08.02.2017 / Artikel / /

C-Dur mit Bundespräsidentin Doris Leuthard & Philipp Fankhauser

Am letzten Freitagabend lud Josef Maushart gemeinsam mit der CVP Kanton Solothurn nach Bellach zur ersten C-Dur ein, einem gelungenen Mix aus politischen Standpunkten und musikalischem Happening. Der Premiere beigewohnt haben 400 Interessierte, darunter Bundespräsidentin Doris Leuthard und Bluesmusiker Philipp Fankhauser.

Der CEO der Fraisa SA in Bellach habe nach Wegen und Möglichkeiten gesucht, um zu erklären, was ihn antreibt und motiviert, in die Politik einzusteigen. Dabei herausgekommen ist die C-Dur, deren Premiere am Freitagabend wenige Meter vom Firmenstandort entfernt, im Turbensaal, stattfand.

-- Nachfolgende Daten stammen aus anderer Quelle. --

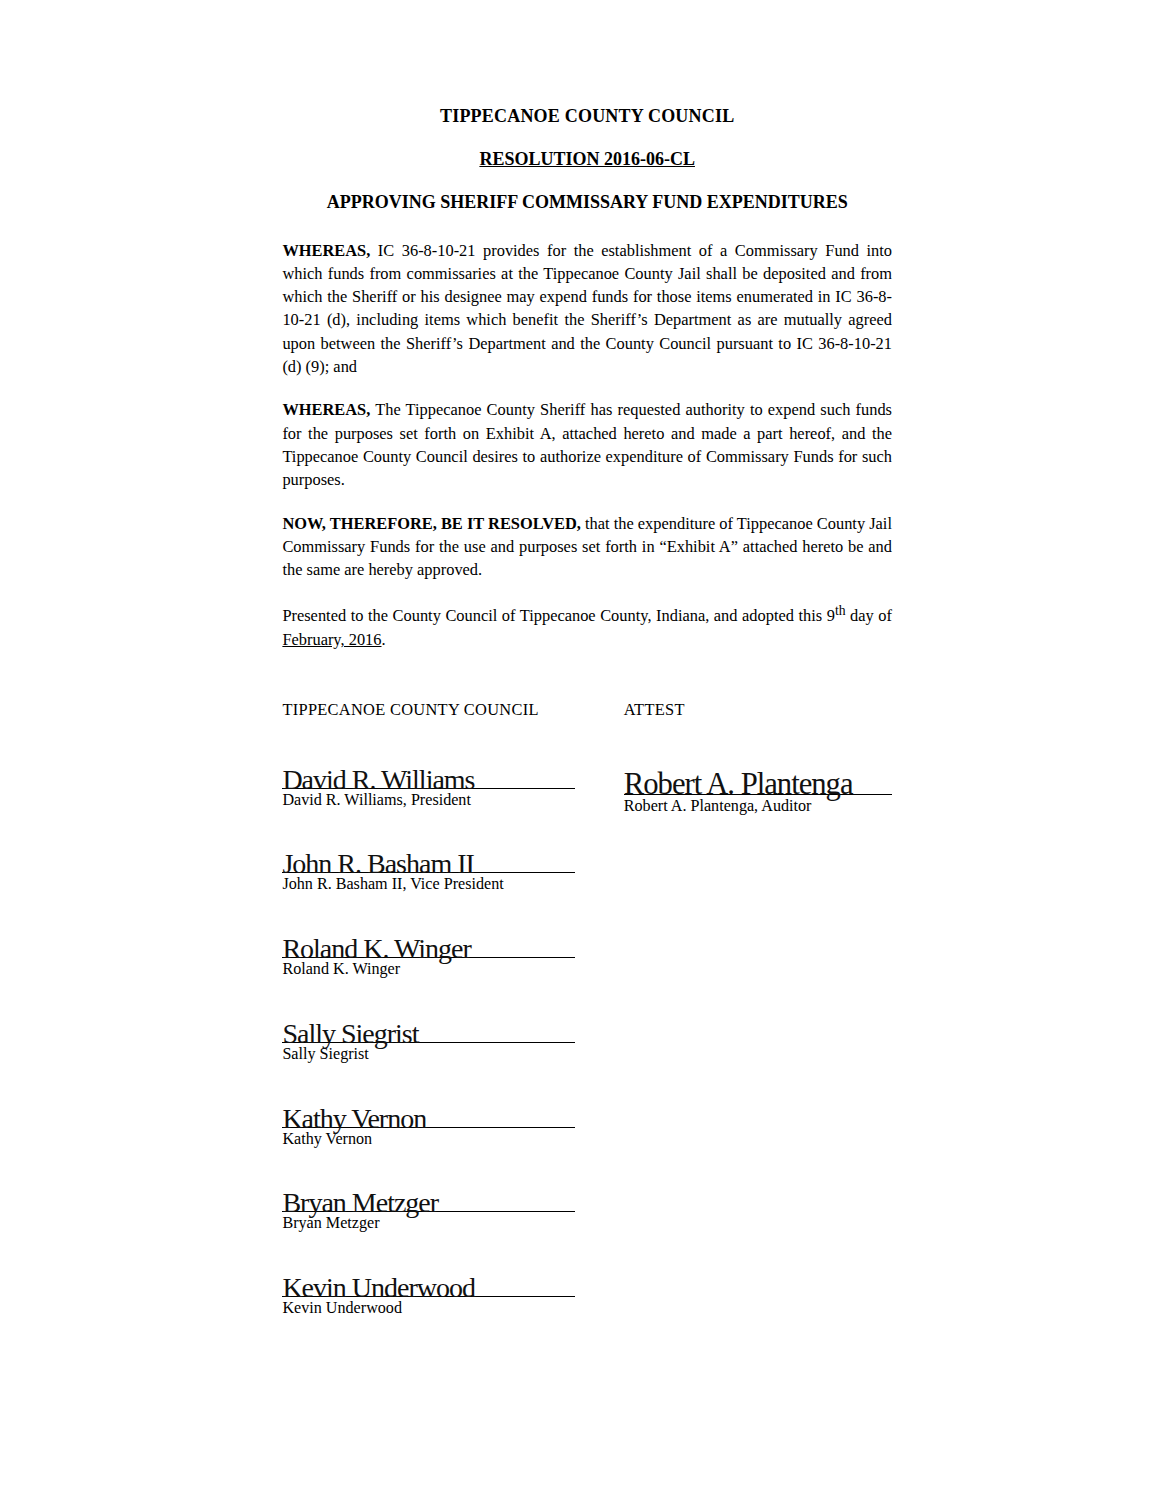TIPPECANOE COUNTY COUNCIL
RESOLUTION 2016-06-CL
APPROVING SHERIFF COMMISSARY FUND EXPENDITURES
WHEREAS, IC 36-8-10-21 provides for the establishment of a Commissary Fund into which funds from commissaries at the Tippecanoe County Jail shall be deposited and from which the Sheriff or his designee may expend funds for those items enumerated in IC 36-8-10-21 (d), including items which benefit the Sheriff’s Department as are mutually agreed upon between the Sheriff’s Department and the County Council pursuant to IC 36-8-10-21 (d) (9); and
WHEREAS, The Tippecanoe County Sheriff has requested authority to expend such funds for the purposes set forth on Exhibit A, attached hereto and made a part hereof, and the Tippecanoe County Council desires to authorize expenditure of Commissary Funds for such purposes.
NOW, THEREFORE, BE IT RESOLVED, that the expenditure of Tippecanoe County Jail Commissary Funds for the use and purposes set forth in “Exhibit A” attached hereto be and the same are hereby approved.
Presented to the County Council of Tippecanoe County, Indiana, and adopted this 9th day of February, 2016.
TIPPECANOE COUNTY COUNCIL
David R. Williams
David R. Williams, President
John R. Basham II
John R. Basham II, Vice President
Roland K. Winger
Roland K. Winger
Sally Siegrist
Sally Siegrist
Kathy Vernon
Kathy Vernon
Bryan Metzger
Bryan Metzger
Kevin Underwood
Kevin Underwood
ATTEST
Robert A. Plantenga
Robert A. Plantenga, Auditor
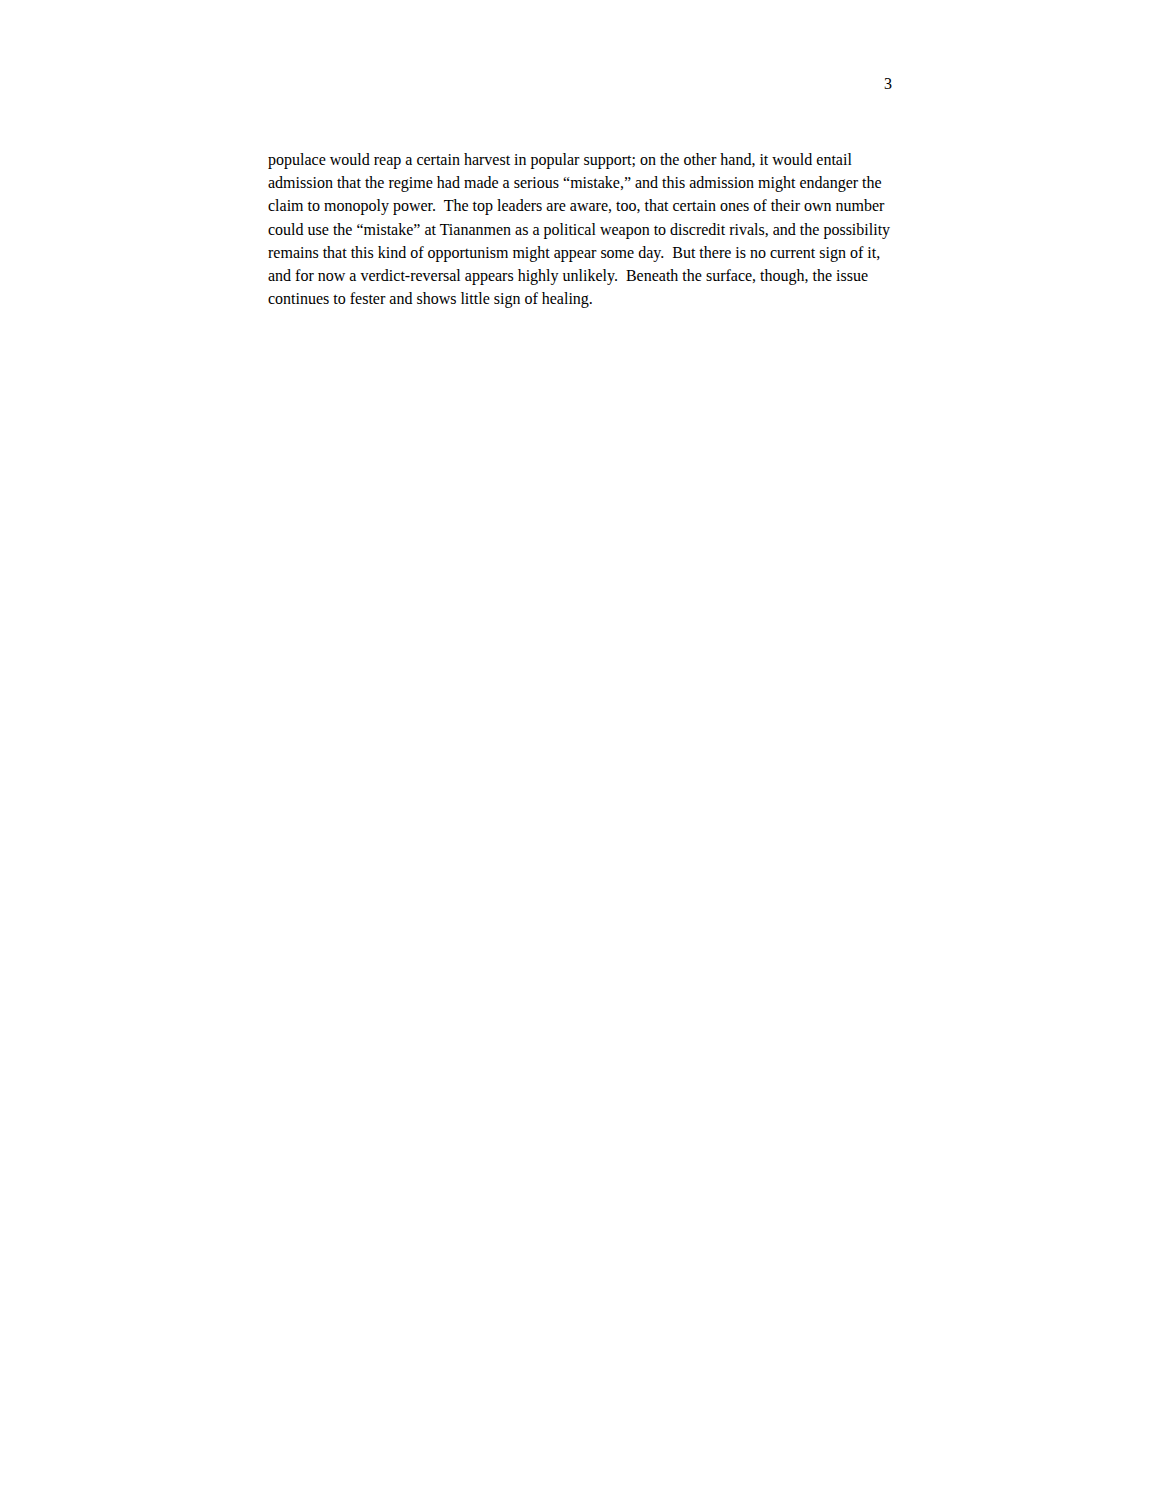3
populace would reap a certain harvest in popular support; on the other hand, it would entail admission that the regime had made a serious “mistake,” and this admission might endanger the claim to monopoly power. The top leaders are aware, too, that certain ones of their own number could use the “mistake” at Tiananmen as a political weapon to discredit rivals, and the possibility remains that this kind of opportunism might appear some day. But there is no current sign of it, and for now a verdict-reversal appears highly unlikely. Beneath the surface, though, the issue continues to fester and shows little sign of healing.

Bundespräsidentin Doris Leuthard erwähnte in ihrer Ansprache zu Beginn der C-Dur, dass die Firma Fraisa vieles verkörpere, was die Schweiz stark mache, etwa Innovation und Präzision, aber auch Offenheit und Kooperation. Klassische Werte, denen unser Land seinen Wohlstand verdanke – und doch: Stehen bleiben dürfen man nicht. Entwaffnend ehrlich bekannte sie, dass auch der Bundesrat nicht auf alle Fragen eine rasche Antwort habe. Aber just mit Blick auf die Unsicherheiten und bevorstehenden Wahlen in den umliegenden Ländern gelte: «Die Schweiz ist ein stabiler Fels in der Brandung.» In der Folge ging sie auf zwei nationale Vorlagen vom 12. Februar näher ein: Unternehmenssteuerreform und Nationalstrassenfonds.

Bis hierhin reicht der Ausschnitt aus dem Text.